## Required work
Rewrite the data below with "Wedding Planner" replaced by "Event Planner" and every other line left unchanged. Leave the pictures out of your answer.

-- -- --

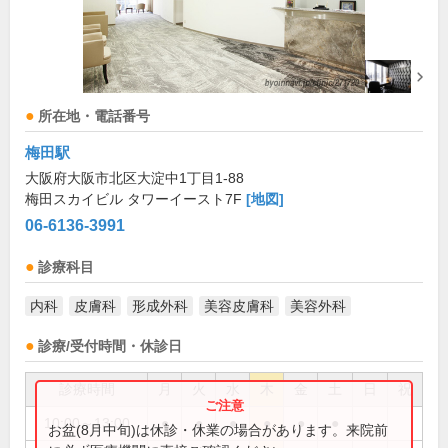
所在地・電話番号
梅田駅
大阪府大阪市北区大淀中1丁目1-88
梅田スカイビル タワーイースト7F
[地図]
06-6136-3991
診療科目
内科
皮膚科
形成外科
美容皮膚科
美容外科
診療/受付時間・休診日
診療時間
月
火
水
木
金
土
日
祝
10:00～13:00
●
●
●
●
●
●
お盆(8月中旬)は休診・休業の場合があります。来院前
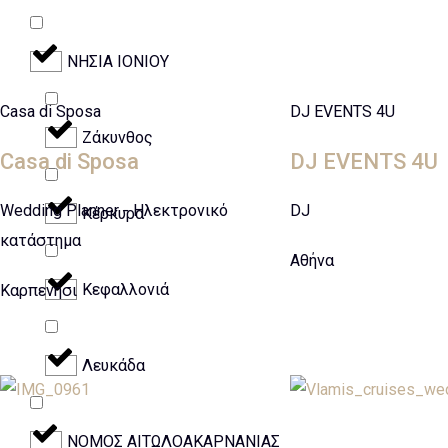
ΝΗΣΙΑ ΙΟΝΙΟΥ
Casa di Sposa
DJ EVENTS 4U
Ζάκυνθος
Casa di Sposa
DJ EVENTS 4U
Wedding Planner - Ηλεκτρονικό
DJ
Κέρκυρα
κατάστημα
Αθήνα
Κεφαλλονιά
Καρπενήσι
Λευκάδα
ΝΟΜΟΣ ΑΙΤΩΛΟΑΚΑΡΝΑΝΙΑΣ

-- -- --

## Your solution
所在地・電話番号
梅田駅
大阪府大阪市北区大淀中1丁目1-88
梅田スカイビル タワーイースト7F
[地図]
06-6136-3991
診療科目
内科
皮膚科
形成外科
美容皮膚科
美容外科
診療/受付時間・休診日
診療時間
月
火
水
木
金
土
日
祝
10:00～13:00
●
●
●
●
●
●
お盆(8月中旬)は休診・休業の場合があります。来院前
ΝΗΣΙΑ ΙΟΝΙΟΥ
Casa di Sposa
DJ EVENTS 4U
Ζάκυνθος
Casa di Sposa
DJ EVENTS 4U
Event Planner - Ηλεκτρονικό
DJ
Κέρκυρα
κατάστημα
Αθήνα
Κεφαλλονιά
Καρπενήσι
Λευκάδα
ΝΟΜΟΣ ΑΙΤΩΛΟΑΚΑΡΝΑΝΙΑΣ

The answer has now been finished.